Peut-on parler de « Lied » à propos de cette (piètre) adaptation française1 des beiden Grenadiere de Heine ? L'histoire est connue, illustrée postérieurement par Schumann, et il est malaisé d'écouter cette pièce sans se référer à cette seconde et populaire version. C'est à la fois une ballade et une romance (à la mode alors à Paris). Epique, d'un romantisme authentique, la pièce est plus illustrative que celle de Schumann. La lassitude de la marche du début est extraordinaire, les silences interrogatifs, l'évocation hallucinée de l'Empereur se dressant, la citation d'une Marseillaise intégrale, vibrante d'émotion, sont du grand art, du Wagner déjà. Le second lied de Méphisto (« Was machts du mir vor Liebchens Tür »), est une véritable sérénade, légère sur les accords staccato du piano. La « Romance à l'étoile », sans conteste la pièce la plus célèbre de Tannhäuser, avec la marche des pèlerins, est chantée par Wolfram, le chasseur, le chanteur, le chevalier, l'ami, qui invoque l'étoile du soir pour lui confier son chagrin. C'est sans doute l'une des plus belles mélodies écrites par Wagner, le véritable cantabile, « un traité du pur amour » a écrit André Tubeuf. Poésie intense, sérénité, plénitude, conduite exemplaire de la voix, l'émotion que communique le chant de Kresimir Strazanac est forte.

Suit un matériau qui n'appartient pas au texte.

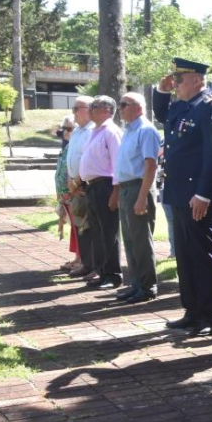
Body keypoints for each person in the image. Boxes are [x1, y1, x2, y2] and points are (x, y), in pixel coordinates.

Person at [153, 58, 212, 336]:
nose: (175, 85)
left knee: (202, 255)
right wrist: (160, 92)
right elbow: (163, 115)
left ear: (197, 80)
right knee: (185, 256)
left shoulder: (210, 107)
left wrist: (203, 193)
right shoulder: (182, 105)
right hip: (179, 192)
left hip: (198, 195)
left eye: (179, 80)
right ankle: (193, 311)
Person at [113, 92, 162, 304]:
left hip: (138, 188)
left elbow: (150, 165)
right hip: (126, 188)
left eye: (125, 104)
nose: (121, 108)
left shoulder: (146, 130)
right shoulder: (129, 131)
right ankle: (136, 284)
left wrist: (142, 197)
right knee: (130, 239)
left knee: (141, 240)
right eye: (120, 104)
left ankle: (148, 286)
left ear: (138, 108)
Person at [76, 96, 123, 290]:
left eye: (93, 107)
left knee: (109, 231)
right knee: (97, 232)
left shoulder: (111, 132)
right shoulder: (94, 131)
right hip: (92, 186)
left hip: (106, 186)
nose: (90, 110)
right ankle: (103, 271)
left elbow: (118, 164)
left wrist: (115, 192)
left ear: (106, 110)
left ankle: (113, 275)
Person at [66, 96, 96, 279]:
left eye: (77, 108)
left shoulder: (93, 131)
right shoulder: (77, 131)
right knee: (80, 227)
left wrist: (76, 183)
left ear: (89, 109)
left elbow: (89, 159)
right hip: (75, 185)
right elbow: (72, 158)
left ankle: (93, 265)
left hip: (85, 185)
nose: (73, 112)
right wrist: (70, 181)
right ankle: (85, 262)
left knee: (90, 227)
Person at [55, 116, 81, 272]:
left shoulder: (76, 146)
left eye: (69, 128)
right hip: (65, 195)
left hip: (74, 194)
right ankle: (78, 258)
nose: (65, 132)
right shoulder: (67, 146)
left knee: (79, 228)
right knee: (74, 228)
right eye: (63, 128)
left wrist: (73, 189)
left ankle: (82, 259)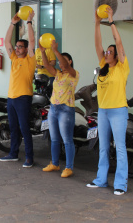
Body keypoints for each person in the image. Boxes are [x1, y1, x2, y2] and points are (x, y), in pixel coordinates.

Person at [87, 7, 129, 196]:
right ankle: (101, 180)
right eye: (107, 51)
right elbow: (97, 42)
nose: (107, 53)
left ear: (117, 55)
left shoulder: (122, 67)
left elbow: (119, 43)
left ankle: (121, 183)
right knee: (103, 147)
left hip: (118, 111)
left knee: (119, 147)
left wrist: (111, 21)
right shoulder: (103, 66)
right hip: (103, 111)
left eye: (110, 52)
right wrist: (97, 22)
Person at [0, 10, 36, 167]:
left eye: (21, 47)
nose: (17, 48)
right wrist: (13, 23)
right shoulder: (14, 58)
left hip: (23, 98)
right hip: (11, 98)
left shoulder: (30, 60)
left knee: (24, 128)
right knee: (13, 128)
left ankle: (29, 158)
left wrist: (28, 22)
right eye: (17, 46)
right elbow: (7, 42)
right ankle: (13, 153)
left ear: (26, 49)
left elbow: (33, 41)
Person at [40, 40, 79, 178]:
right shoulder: (58, 74)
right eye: (60, 62)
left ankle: (69, 167)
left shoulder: (73, 74)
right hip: (53, 109)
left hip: (66, 110)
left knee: (67, 139)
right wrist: (43, 52)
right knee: (54, 139)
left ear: (70, 62)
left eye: (64, 61)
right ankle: (55, 164)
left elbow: (67, 66)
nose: (61, 64)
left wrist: (56, 51)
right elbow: (45, 65)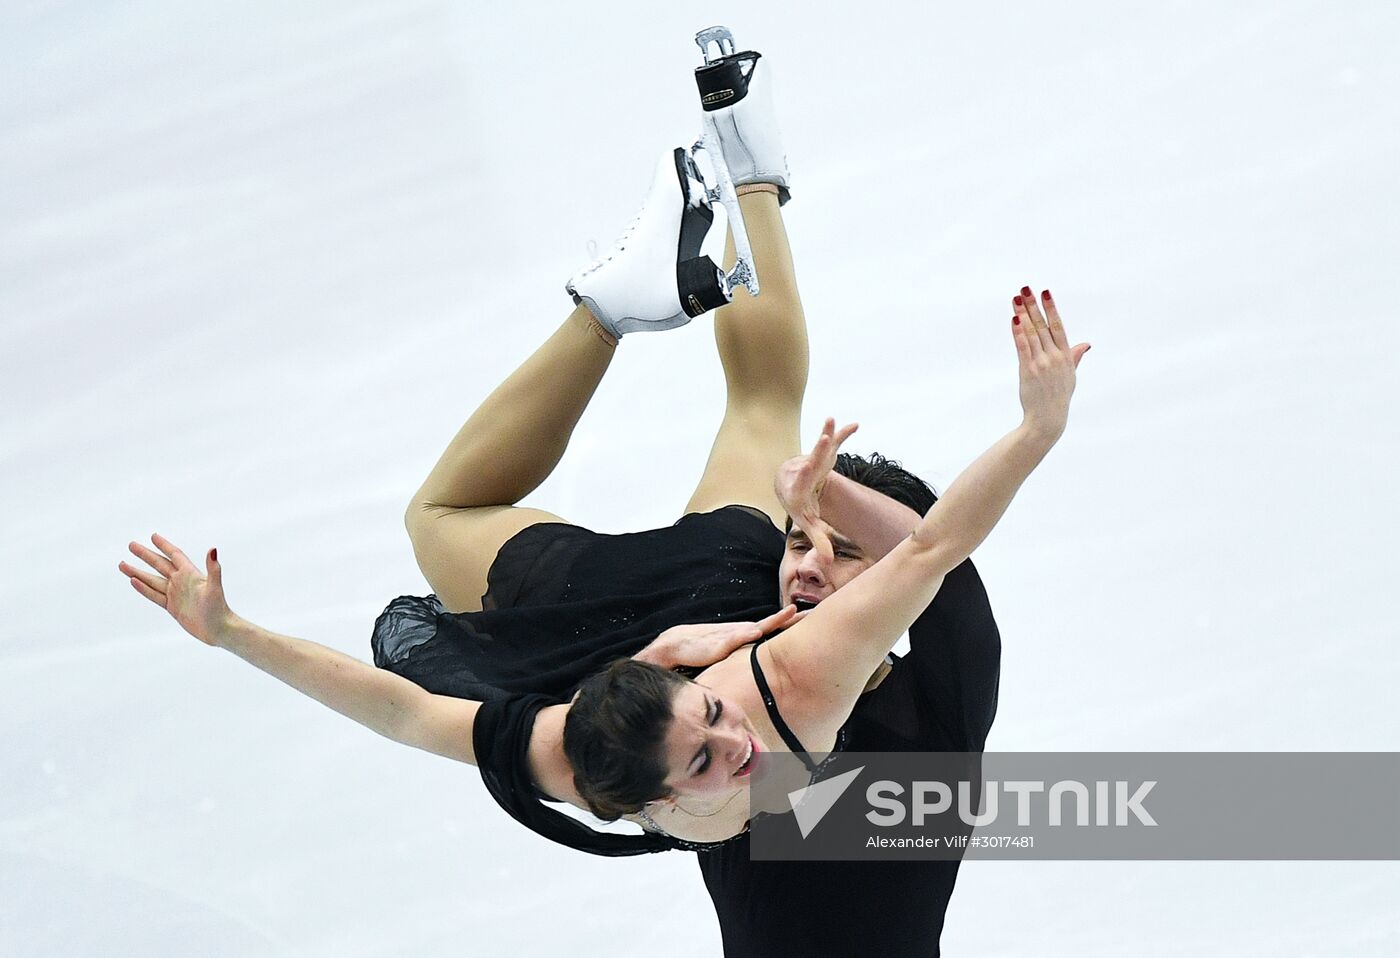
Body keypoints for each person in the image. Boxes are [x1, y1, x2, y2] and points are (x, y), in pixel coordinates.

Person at [117, 32, 1089, 955]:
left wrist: (237, 632)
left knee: (729, 419)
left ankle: (694, 221)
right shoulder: (792, 691)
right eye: (811, 543)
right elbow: (929, 552)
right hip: (700, 605)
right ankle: (658, 257)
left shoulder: (611, 744)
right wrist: (869, 489)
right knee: (472, 508)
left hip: (668, 620)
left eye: (710, 740)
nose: (732, 750)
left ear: (626, 797)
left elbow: (405, 712)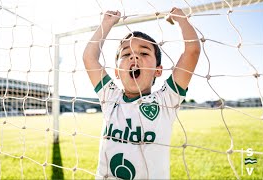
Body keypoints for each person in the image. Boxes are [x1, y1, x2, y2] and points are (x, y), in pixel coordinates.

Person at [83, 7, 200, 180]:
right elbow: (89, 58)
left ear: (158, 71)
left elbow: (192, 51)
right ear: (116, 71)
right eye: (126, 53)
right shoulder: (110, 97)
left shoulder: (166, 100)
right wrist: (106, 24)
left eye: (144, 52)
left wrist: (181, 19)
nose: (134, 57)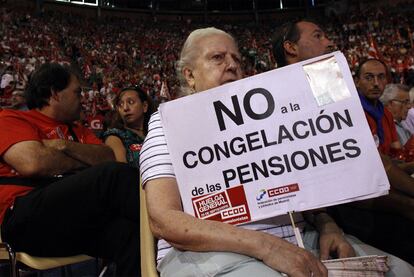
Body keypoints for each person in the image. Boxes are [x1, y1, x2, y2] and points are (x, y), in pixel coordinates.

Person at [141, 27, 413, 277]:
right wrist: (266, 247)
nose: (233, 65)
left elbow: (305, 193)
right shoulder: (168, 124)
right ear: (189, 75)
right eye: (217, 58)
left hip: (300, 239)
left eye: (236, 59)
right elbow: (165, 220)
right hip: (211, 252)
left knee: (401, 271)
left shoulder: (267, 118)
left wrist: (328, 226)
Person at [273, 19, 414, 266]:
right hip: (325, 210)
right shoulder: (274, 98)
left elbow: (372, 160)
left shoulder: (328, 85)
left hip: (354, 196)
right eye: (318, 36)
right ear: (290, 47)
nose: (328, 42)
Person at [0, 63, 141, 276]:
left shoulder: (78, 131)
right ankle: (174, 222)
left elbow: (109, 157)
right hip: (23, 218)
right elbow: (33, 163)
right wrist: (83, 160)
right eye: (76, 92)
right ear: (55, 94)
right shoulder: (12, 118)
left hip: (72, 220)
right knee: (111, 176)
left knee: (132, 234)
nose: (82, 98)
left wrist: (63, 146)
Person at [102, 86, 153, 168]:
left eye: (131, 102)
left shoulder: (158, 132)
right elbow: (123, 173)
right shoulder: (115, 137)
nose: (125, 108)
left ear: (144, 106)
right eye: (120, 104)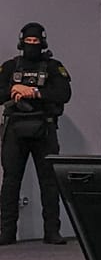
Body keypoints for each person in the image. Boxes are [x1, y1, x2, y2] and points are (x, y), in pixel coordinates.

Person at [0, 23, 72, 245]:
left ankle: (52, 231)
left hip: (45, 128)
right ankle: (6, 233)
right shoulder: (10, 66)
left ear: (43, 42)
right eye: (28, 42)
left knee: (49, 182)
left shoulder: (53, 67)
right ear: (22, 42)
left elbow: (63, 93)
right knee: (11, 182)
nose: (32, 46)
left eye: (36, 42)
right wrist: (13, 90)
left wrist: (34, 92)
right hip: (14, 129)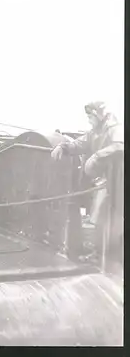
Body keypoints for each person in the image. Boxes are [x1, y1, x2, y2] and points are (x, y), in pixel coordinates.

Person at [51, 101, 123, 260]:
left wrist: (98, 156)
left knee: (108, 217)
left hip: (118, 181)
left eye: (90, 116)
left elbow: (120, 145)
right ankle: (102, 253)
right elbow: (80, 143)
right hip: (106, 182)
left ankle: (107, 256)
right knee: (100, 218)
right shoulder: (95, 132)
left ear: (99, 115)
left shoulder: (115, 128)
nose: (89, 119)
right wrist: (64, 147)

La notoriété de Moritz Eggert n'a pas réellement encore passé le Rhin, malgré ses nombreux opéras et oratorios. Les deux mélodies (« Tierchen », et « Rondo Allemagne », extraites des Neue Dichter Lieben) sont originales et séduisantes. La partie pianistique caractéristique, efficace, vivante et colorée soutient une belle ligne vocale, dont le caractère modal surprend agréablement.

Kresimir Strazanac et Mihaly Menelaos Zeke se sont connus à Stuttgart, où le premier achevait sa formation, il s'agissait donc de retrouvailles. Maintenant installé à Zürich, où il est régulièrement programmé à l'opéra, sa voix ample, bien timbrée dans tous les registres, son intelligence musicale, sa diction exemplaire et son aisance le promettent à une très belle carrière internationale. Quant à Mihaly Menelaos Zeke, ses qualités proprement extraordinaires sont confirmées : une maîtrise technique d'exception, un sens musical, une écoute qui en font le partenaire rêvé des chanteurs2. Une collaboration dont on attend beaucoup…Pourquoi pas une Schöne Magelone dans les années qui viennent ?                                                                          

  1. « Longtemps captifs chez le Russe lointain » … n'a pas grand-chose à voir avec « Nach Frankreich zogen zwei Grenadier »…
  2.  Sans oublier ses qualités de pédagogue et de présentateur, déjà signalées, mais très appréciées d'un public curieux.